**CONSIGNE 1:**
Dans l'extrait sur la dispense d'examen d'huissier, reformulez sous forme de liste le paragraphe qui commence par « Aux termes de l'article L. 211-2 », en conservant ses faits essentiels.
**CONSIGNE 2:**
Prolongez l'extrait sur la dispense d'examen d'huissier en reprenant après sa dernière phrase.

**EXTRAIT RETENU:**

○ ○ ○ ○ ○ ○ ○

4. Pour répondre au moyen tiré de ce que Mme A... devait être dispensée de l'examen professionnel en raison de ses activités de juriste au sein d'une étude d'huissier de justice, le tribunal administratif de Paris, après avoir cité au point 2 de son jugement l'article 1er du décret du 14 août 1975 dont il a fait application, qui prévoit que nul ne peut être huissier de justice s'il n'a subi l'examen professionnel, et avoir mentionné l'exception ouverte par le 10° de l'article 2 au bénéfice des personnes ayant accompli cinq années au moins d'exercice professionnel dans le service juridique ou fiscal d'une entreprise publique ou privée, a jugé au point 8 de son jugement que les clercs d'huissier de justice ne pouvaient être regardés comme exerçant dans le service juridique d'une entreprise au sens de ces dispositions. Ce faisant, les premiers juges, qui ont interprété de manière littérale les dispositions dont ils faisaient application, et qui n'étaient pas tenus de répondre à chacun des arguments de Mme A... en faveur d'une interprétation différente des textes, ont suffisamment motivé leur décision. Les autres critiques de Mme A... portent sur le bien-fondé du jugement qui n'est donc pas entaché d'irrégularité.

Sur le bien-fondé du jugement :

En ce qui concerne la légalité externe :

5. Aux termes de l'article L. 211-2 du code des relations entre le public et l'administration : " Les personnes physiques ou morales ont le droit d'être informées sans délai des motifs des décisions administratives individuelles défavorables qui les concernent. / A cet effet, doivent être motivées les décisions qui : (...) 6° Refusent un avantage dont l'attribution constitue un droit pour les personnes qui remplissent les conditions légales pour l'obtenir ; / 7° Refusent une autorisation, sauf lorsque la communication des motifs pourrait être de nature à porter atteinte à l'un des secrets ou intérêts protégés par les dispositions du a au f du 2° de l'article L. 311-5 ; (...) ". L'article L. 211-3 de ce code ajoute que " Doivent également être motivées les décisions administratives individuelles qui dérogent aux règles générales fixées par la loi ou le règlement. ".

6. D'une part, il résulte des dispositions même, citées au point 12, du décret du

14 août 1975 que la dispense de l'examen professionnel d'huissier de justice, qui est laissée à l'appréciation du procureur général, ne présente pas le caractère d'un avantage dont l'attribution constitue un droit pour les personnes qui remplissent les conditions légales pour l'obtenir. La décision contestée par Mme A... n'avait donc pas à être motivée. D'autre part, le procureur général près la cour d'appel de Paris qui a visé ou cité les textes dont il faisait application, après avoir rappelé les étapes de la procédure et résumé la carrière de la requérante, a considéré que les fonctions exercées dans un cabinet d'huissier de justice ne pouvaient pas être regardées comme l'exercice professionnel dans le service juridique ou fiscal d'une entreprise publique ou privée exigé par l'article 2 du décret du 14 août 1975. Ce faisant, le procureur général près la cour d'appel de Paris qui, ainsi qu'il vient d'être dit, n'était pas tenu de motiver sa décision, a indiqué les considérations de droit et de fait qui en constituaient le fondement.

○ ○ ○ ○ ○ ○ ○

**LISTE DES LIGNES:**

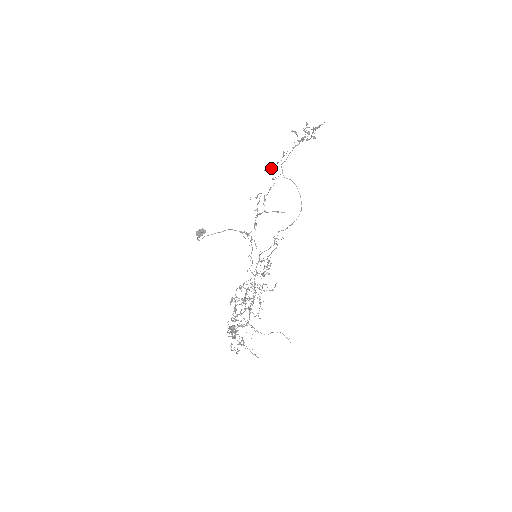
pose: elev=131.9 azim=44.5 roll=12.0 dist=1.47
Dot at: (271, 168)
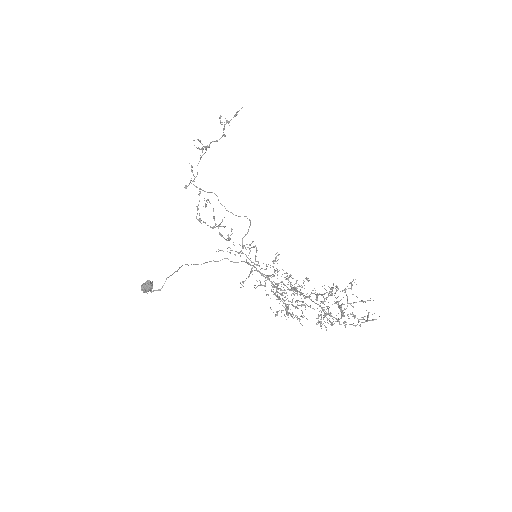
Dot at: (188, 185)
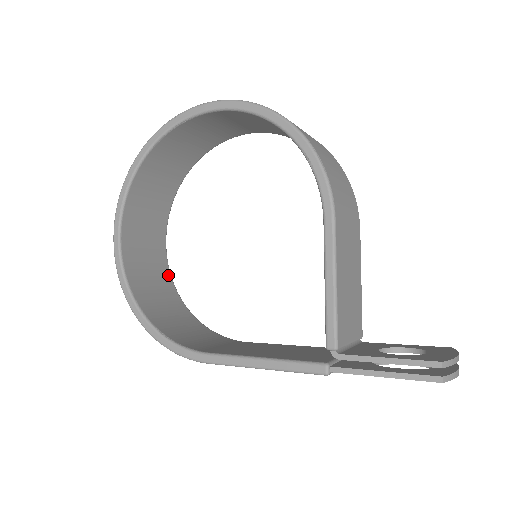
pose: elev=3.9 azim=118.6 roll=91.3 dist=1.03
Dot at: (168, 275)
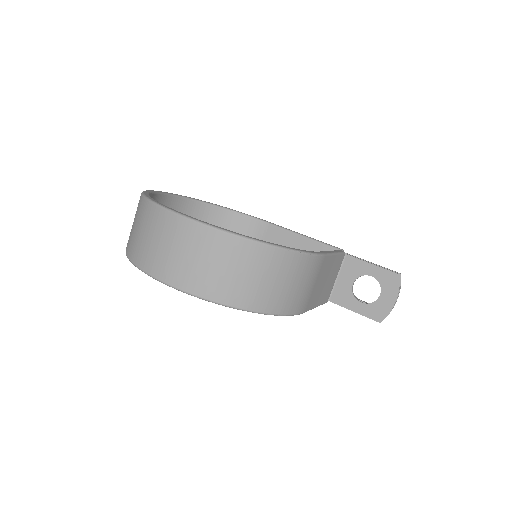
Dot at: (188, 202)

○ ○ ○ ○ ○ ○ ○

**RÉSULTAT 1:**
- L'article L. 211-2 du code des relations entre le public et l'administration reconnaît aux personnes physiques ou morales le droit d'être informées sans délai des motifs des décisions administratives individuelles défavorables qui les concernent.
- Doivent notamment être motivées les décisions qui refusent un avantage dont l'attribution constitue un droit pour les personnes remplissant les conditions légales pour l'obtenir (6°).
- Doivent aussi être motivées les décisions qui refusent une autorisation, sauf si la communication des motifs pourrait porter atteinte à l'un des secrets ou intérêts protégés par les dispositions du a au f du 2° de l'article L. 311-5 (7°).
- L'article L. 211-3 du même code impose en outre la motivation des décisions administratives individuelles qui dérogent aux règles générales fixées par la loi ou le règlement.

**RÉSULTAT 2:**
7. Aux termes de l'article L. 121-1 du code des relations entre le public et l'administration : " Exception faite des cas où il est statué sur une demande, les décisions individuelles qui doivent être motivées en application de l'article L. 211-2, ainsi que les décisions qui, bien que non mentionnées à cet article, sont prises en considération de la personne, sont soumises au respect d'une procédure contradictoire préalable ".

8. Le refus de dispenser Mme A... de l'examen professionnel d'huissier de justice, qui ne se fonde pas sur des éléments tenant au comportement personnel de la requérante mais uniquement à la circonstance que celle-ci ne répondait pas aux conditions réglementaires pour que satisfaction puisse lui être donnée, ne présentait pas le caractère d'une décision prise en considération de la personne. Par ailleurs, elle répondait à une demande et n'avait pas à être motivée. Dans ces conditions, elle n'était pas soumise à une procédure contradictoire préalable et n'appelait pas une " communication de son dossier " dont la requérante, qui n'est pas un agent public, n'indique pas quelles pièces autres que celles dont elle avait connaissance il aurait pu comporter. Au demeurant, le procureur général près la cour d'appel de Paris a informé Mme A... le 17 juin 2016 qu'il envisageait de rejeter sa demande pour le motif tiré notamment qu'elle ne satisfaisait pas aux conditions réglementaires requises, et l'a invitée à présenter ses observations, ce qu'elle a fait le 22 juin 2016. En outre, l'avis défavorable de la Chambre nationale des huissiers de justice a été transmis à l'intéressée. Dans ces conditions, le moyen tiré de la méconnaissance d'une procédure contradictoire manque en droit et en fait.

9. Enfin, si Mme A... qui se plaint de ce que " son dossier ne lui ait pas été communiqué " en déduit que la décision du procureur général a nécessairement été prise pour des motifs qui lui auraient été dissimulés et qui n'ont pas été soumis au contradictoire, ses allégations ne sont étayées par aucun élément.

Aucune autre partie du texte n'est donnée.